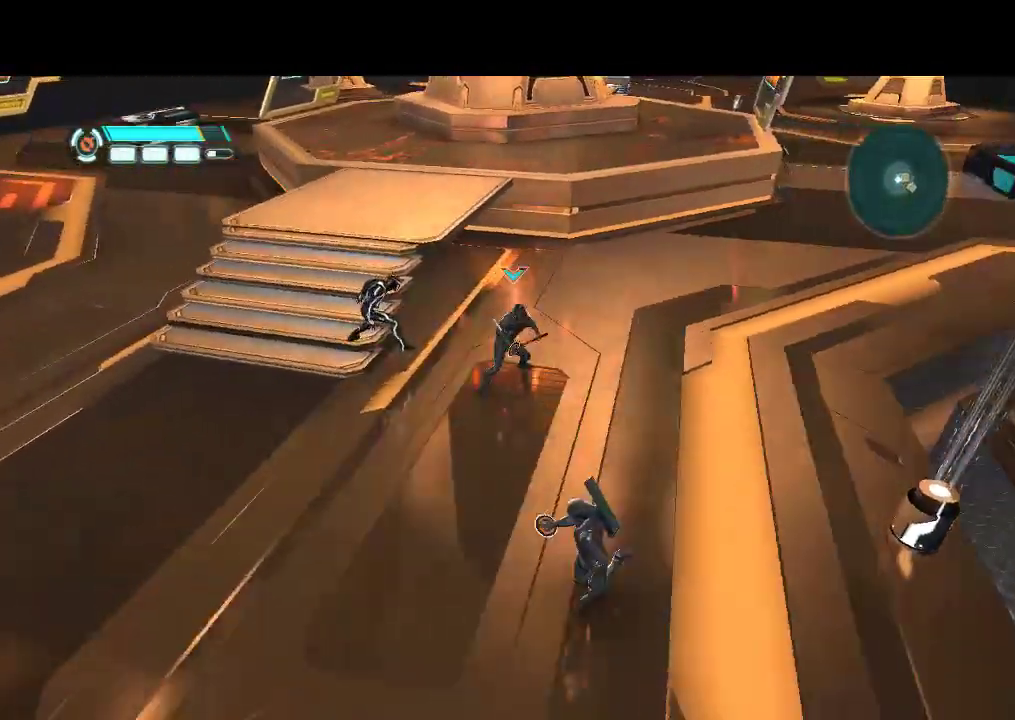
{"buttons": ["TRIANGLE", "DPAD_DOWN", "DPAD_RIGHT"], "events": [[17, "TRIANGLE", "down"], [83, "DPAD_UP", "down"], [100, "TRIANGLE", "up"], [167, "DPAD_UP", "up"], [233, "DPAD_DOWN", "down"], [400, "TRIANGLE", "down"]]}
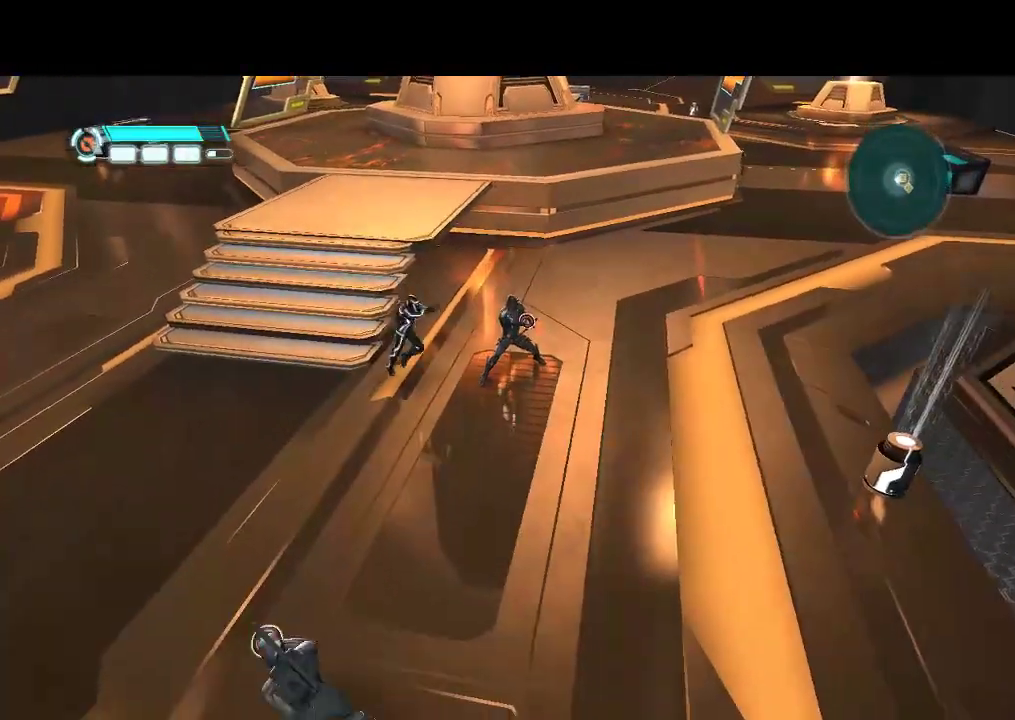
{"buttons": ["DPAD_UP"], "events": [[33, "TRIANGLE", "up"], [100, "TRIANGLE", "down"], [133, "DPAD_DOWN", "up"], [167, "TRIANGLE", "up"], [233, "TRIANGLE", "down"], [283, "TRIANGLE", "up"], [350, "DPAD_UP", "down"], [367, "TRIANGLE", "down"], [433, "TRIANGLE", "up"], [483, "DPAD_RIGHT", "up"]]}
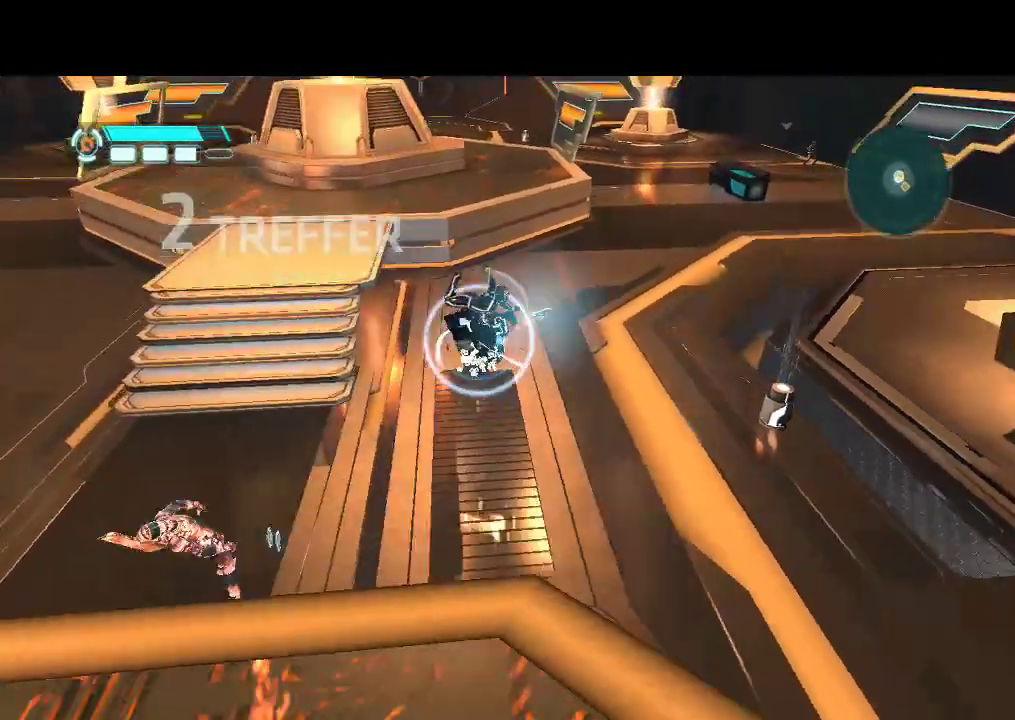
{"buttons": [], "events": [[50, "TRIANGLE", "down"], [117, "TRIANGLE", "up"], [317, "DPAD_UP", "up"]]}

•••

* WHAT YOU NEED TO DO
Word for word, restate all of the data, but do not copy the pictures.

* WRITTEN SOLUTION
{"buttons": ["TRIANGLE", "DPAD_DOWN", "DPAD_RIGHT"], "events": [[17, "TRIANGLE", "down"], [83, "DPAD_UP", "down"], [100, "TRIANGLE", "up"], [167, "DPAD_UP", "up"], [233, "DPAD_DOWN", "down"], [400, "TRIANGLE", "down"]]}
{"buttons": ["DPAD_UP"], "events": [[33, "TRIANGLE", "up"], [100, "TRIANGLE", "down"], [133, "DPAD_DOWN", "up"], [167, "TRIANGLE", "up"], [233, "TRIANGLE", "down"], [283, "TRIANGLE", "up"], [350, "DPAD_UP", "down"], [367, "TRIANGLE", "down"], [433, "TRIANGLE", "up"], [483, "DPAD_RIGHT", "up"]]}
{"buttons": [], "events": [[50, "TRIANGLE", "down"], [117, "TRIANGLE", "up"], [317, "DPAD_UP", "up"]]}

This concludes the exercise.